Saved entries
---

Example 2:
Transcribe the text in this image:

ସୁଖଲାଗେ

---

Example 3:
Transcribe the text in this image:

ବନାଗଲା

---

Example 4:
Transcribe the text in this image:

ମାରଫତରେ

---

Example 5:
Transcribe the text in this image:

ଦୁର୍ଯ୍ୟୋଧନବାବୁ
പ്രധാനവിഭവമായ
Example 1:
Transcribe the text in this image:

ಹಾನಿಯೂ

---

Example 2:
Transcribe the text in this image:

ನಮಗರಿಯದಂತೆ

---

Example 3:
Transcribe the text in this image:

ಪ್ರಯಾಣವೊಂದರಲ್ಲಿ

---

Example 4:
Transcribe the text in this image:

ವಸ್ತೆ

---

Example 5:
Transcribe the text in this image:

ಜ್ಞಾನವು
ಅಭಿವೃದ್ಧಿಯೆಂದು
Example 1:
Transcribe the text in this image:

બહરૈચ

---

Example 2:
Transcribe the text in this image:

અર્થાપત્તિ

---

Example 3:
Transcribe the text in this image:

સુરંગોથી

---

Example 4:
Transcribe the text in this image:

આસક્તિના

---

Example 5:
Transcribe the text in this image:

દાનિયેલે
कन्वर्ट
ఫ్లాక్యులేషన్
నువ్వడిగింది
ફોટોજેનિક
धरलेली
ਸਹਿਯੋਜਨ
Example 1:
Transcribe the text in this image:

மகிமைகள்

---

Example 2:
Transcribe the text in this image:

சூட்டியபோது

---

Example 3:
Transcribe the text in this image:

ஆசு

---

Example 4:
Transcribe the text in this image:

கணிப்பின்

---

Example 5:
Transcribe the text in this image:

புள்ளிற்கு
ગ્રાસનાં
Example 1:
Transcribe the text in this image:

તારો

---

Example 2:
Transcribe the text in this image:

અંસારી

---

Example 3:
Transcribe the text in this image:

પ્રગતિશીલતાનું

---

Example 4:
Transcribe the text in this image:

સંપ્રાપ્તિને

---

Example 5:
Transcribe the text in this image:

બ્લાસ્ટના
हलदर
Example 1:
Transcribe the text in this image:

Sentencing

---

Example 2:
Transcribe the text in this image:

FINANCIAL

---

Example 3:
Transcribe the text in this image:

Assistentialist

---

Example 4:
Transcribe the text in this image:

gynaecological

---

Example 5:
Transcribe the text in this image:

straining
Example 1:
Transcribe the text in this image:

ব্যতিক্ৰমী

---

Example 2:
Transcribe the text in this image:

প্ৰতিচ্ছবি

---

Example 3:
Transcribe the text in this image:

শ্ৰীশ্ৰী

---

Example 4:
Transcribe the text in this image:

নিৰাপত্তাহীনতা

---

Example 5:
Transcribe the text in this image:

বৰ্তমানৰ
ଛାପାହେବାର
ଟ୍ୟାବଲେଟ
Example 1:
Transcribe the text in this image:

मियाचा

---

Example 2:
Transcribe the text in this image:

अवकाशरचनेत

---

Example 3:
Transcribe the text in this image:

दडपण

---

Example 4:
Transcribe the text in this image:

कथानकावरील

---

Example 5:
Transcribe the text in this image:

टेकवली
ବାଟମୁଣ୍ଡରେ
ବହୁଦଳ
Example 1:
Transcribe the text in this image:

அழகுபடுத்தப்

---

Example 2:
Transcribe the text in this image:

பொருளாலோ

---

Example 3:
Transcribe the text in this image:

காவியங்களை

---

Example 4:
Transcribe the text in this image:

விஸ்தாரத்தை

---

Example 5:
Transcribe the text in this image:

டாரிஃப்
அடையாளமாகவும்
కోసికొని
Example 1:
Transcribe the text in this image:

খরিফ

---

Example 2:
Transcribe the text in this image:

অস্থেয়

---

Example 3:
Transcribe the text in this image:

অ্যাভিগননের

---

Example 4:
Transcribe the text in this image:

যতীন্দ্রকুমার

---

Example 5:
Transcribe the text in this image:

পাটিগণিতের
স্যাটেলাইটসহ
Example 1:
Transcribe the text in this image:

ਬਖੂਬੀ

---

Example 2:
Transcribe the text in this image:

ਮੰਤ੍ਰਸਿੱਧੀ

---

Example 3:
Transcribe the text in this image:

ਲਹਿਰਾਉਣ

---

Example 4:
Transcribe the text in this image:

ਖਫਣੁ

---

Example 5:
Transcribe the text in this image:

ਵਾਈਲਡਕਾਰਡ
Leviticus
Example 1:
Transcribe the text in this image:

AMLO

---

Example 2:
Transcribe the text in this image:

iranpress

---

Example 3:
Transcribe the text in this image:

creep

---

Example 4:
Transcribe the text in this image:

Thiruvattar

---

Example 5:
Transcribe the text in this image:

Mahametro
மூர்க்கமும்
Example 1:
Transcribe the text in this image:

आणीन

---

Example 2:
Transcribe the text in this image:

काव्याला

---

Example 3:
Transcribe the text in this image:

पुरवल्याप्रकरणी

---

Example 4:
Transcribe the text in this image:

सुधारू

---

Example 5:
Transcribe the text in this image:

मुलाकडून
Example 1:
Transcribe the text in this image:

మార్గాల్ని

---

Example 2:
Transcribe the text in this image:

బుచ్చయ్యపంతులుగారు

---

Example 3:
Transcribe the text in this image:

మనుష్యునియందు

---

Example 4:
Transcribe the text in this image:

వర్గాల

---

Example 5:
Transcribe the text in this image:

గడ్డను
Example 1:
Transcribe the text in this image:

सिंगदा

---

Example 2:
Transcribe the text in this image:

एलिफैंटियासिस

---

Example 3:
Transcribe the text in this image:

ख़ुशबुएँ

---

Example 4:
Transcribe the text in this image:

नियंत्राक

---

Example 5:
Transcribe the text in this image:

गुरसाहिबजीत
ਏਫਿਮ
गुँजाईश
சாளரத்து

*What the task asks*
Reproduce all of the material above, substituting "Item" for each occurrence of "Example" and keeping everything else the same.

*Answer to the problem*
---

Item 2:
Transcribe the text in this image:

ସୁଖଲାଗେ

---

Item 3:
Transcribe the text in this image:

ବନାଗଲା

---

Item 4:
Transcribe the text in this image:

ମାରଫତରେ

---

Item 5:
Transcribe the text in this image:

ଦୁର୍ଯ୍ୟୋଧନବାବୁ
പ്രധാനവിഭവമായ
Item 1:
Transcribe the text in this image:

ಹಾನಿಯೂ

---

Item 2:
Transcribe the text in this image:

ನಮಗರಿಯದಂತೆ

---

Item 3:
Transcribe the text in this image:

ಪ್ರಯಾಣವೊಂದರಲ್ಲಿ

---

Item 4:
Transcribe the text in this image:

ವಸ್ತೆ

---

Item 5:
Transcribe the text in this image:

ಜ್ಞಾನವು
ಅಭಿವೃದ್ಧಿಯೆಂದು
Item 1:
Transcribe the text in this image:

બહરૈચ

---

Item 2:
Transcribe the text in this image:

અર્થાપત્તિ

---

Item 3:
Transcribe the text in this image:

સુરંગોથી

---

Item 4:
Transcribe the text in this image:

આસક્તિના

---

Item 5:
Transcribe the text in this image:

દાનિયેલે
कन्वर्ट
ఫ్లాక్యులేషన్
నువ్వడిగింది
ફોટોજેનિક
धरलेली
ਸਹਿਯੋਜਨ
Item 1:
Transcribe the text in this image:

மகிமைகள்

---

Item 2:
Transcribe the text in this image:

சூட்டியபோது

---

Item 3:
Transcribe the text in this image:

ஆசு

---

Item 4:
Transcribe the text in this image:

கணிப்பின்

---

Item 5:
Transcribe the text in this image:

புள்ளிற்கு
ગ્રાસનાં
Item 1:
Transcribe the text in this image:

તારો

---

Item 2:
Transcribe the text in this image:

અંસારી

---

Item 3:
Transcribe the text in this image:

પ્રગતિશીલતાનું

---

Item 4:
Transcribe the text in this image:

સંપ્રાપ્તિને

---

Item 5:
Transcribe the text in this image:

બ્લાસ્ટના
हलदर
Item 1:
Transcribe the text in this image:

Sentencing

---

Item 2:
Transcribe the text in this image:

FINANCIAL

---

Item 3:
Transcribe the text in this image:

Assistentialist

---

Item 4:
Transcribe the text in this image:

gynaecological

---

Item 5:
Transcribe the text in this image:

straining
Item 1:
Transcribe the text in this image:

ব্যতিক্ৰমী

---

Item 2:
Transcribe the text in this image:

প্ৰতিচ্ছবি

---

Item 3:
Transcribe the text in this image:

শ্ৰীশ্ৰী

---

Item 4:
Transcribe the text in this image:

নিৰাপত্তাহীনতা

---

Item 5:
Transcribe the text in this image:

বৰ্তমানৰ
ଛାପାହେବାର
ଟ୍ୟାବଲେଟ
Item 1:
Transcribe the text in this image:

मियाचा

---

Item 2:
Transcribe the text in this image:

अवकाशरचनेत

---

Item 3:
Transcribe the text in this image:

दडपण

---

Item 4:
Transcribe the text in this image:

कथानकावरील

---

Item 5:
Transcribe the text in this image:

टेकवली
ବାଟମୁଣ୍ଡରେ
ବହୁଦଳ
Item 1:
Transcribe the text in this image:

அழகுபடுத்தப்

---

Item 2:
Transcribe the text in this image:

பொருளாலோ

---

Item 3:
Transcribe the text in this image:

காவியங்களை

---

Item 4:
Transcribe the text in this image:

விஸ்தாரத்தை

---

Item 5:
Transcribe the text in this image:

டாரிஃப்
அடையாளமாகவும்
కోసికొని
Item 1:
Transcribe the text in this image:

খরিফ

---

Item 2:
Transcribe the text in this image:

অস্থেয়

---

Item 3:
Transcribe the text in this image:

অ্যাভিগননের

---

Item 4:
Transcribe the text in this image:

যতীন্দ্রকুমার

---

Item 5:
Transcribe the text in this image:

পাটিগণিতের
স্যাটেলাইটসহ
Item 1:
Transcribe the text in this image:

ਬਖੂਬੀ

---

Item 2:
Transcribe the text in this image:

ਮੰਤ੍ਰਸਿੱਧੀ

---

Item 3:
Transcribe the text in this image:

ਲਹਿਰਾਉਣ

---

Item 4:
Transcribe the text in this image:

ਖਫਣੁ

---

Item 5:
Transcribe the text in this image:

ਵਾਈਲਡਕਾਰਡ
Leviticus
Item 1:
Transcribe the text in this image:

AMLO

---

Item 2:
Transcribe the text in this image:

iranpress

---

Item 3:
Transcribe the text in this image:

creep

---

Item 4:
Transcribe the text in this image:

Thiruvattar

---

Item 5:
Transcribe the text in this image:

Mahametro
மூர்க்கமும்
Item 1:
Transcribe the text in this image:

आणीन

---

Item 2:
Transcribe the text in this image:

काव्याला

---

Item 3:
Transcribe the text in this image:

पुरवल्याप्रकरणी

---

Item 4:
Transcribe the text in this image:

सुधारू

---

Item 5:
Transcribe the text in this image:

मुलाकडून
Item 1:
Transcribe the text in this image:

మార్గాల్ని

---

Item 2:
Transcribe the text in this image:

బుచ్చయ్యపంతులుగారు

---

Item 3:
Transcribe the text in this image:

మనుష్యునియందు

---

Item 4:
Transcribe the text in this image:

వర్గాల

---

Item 5:
Transcribe the text in this image:

గడ్డను
Item 1:
Transcribe the text in this image:

सिंगदा

---

Item 2:
Transcribe the text in this image:

एलिफैंटियासिस

---

Item 3:
Transcribe the text in this image:

ख़ुशबुएँ

---

Item 4:
Transcribe the text in this image:

नियंत्राक

---

Item 5:
Transcribe the text in this image:

गुरसाहिबजीत
ਏਫਿਮ
गुँजाईश
சாளரத்து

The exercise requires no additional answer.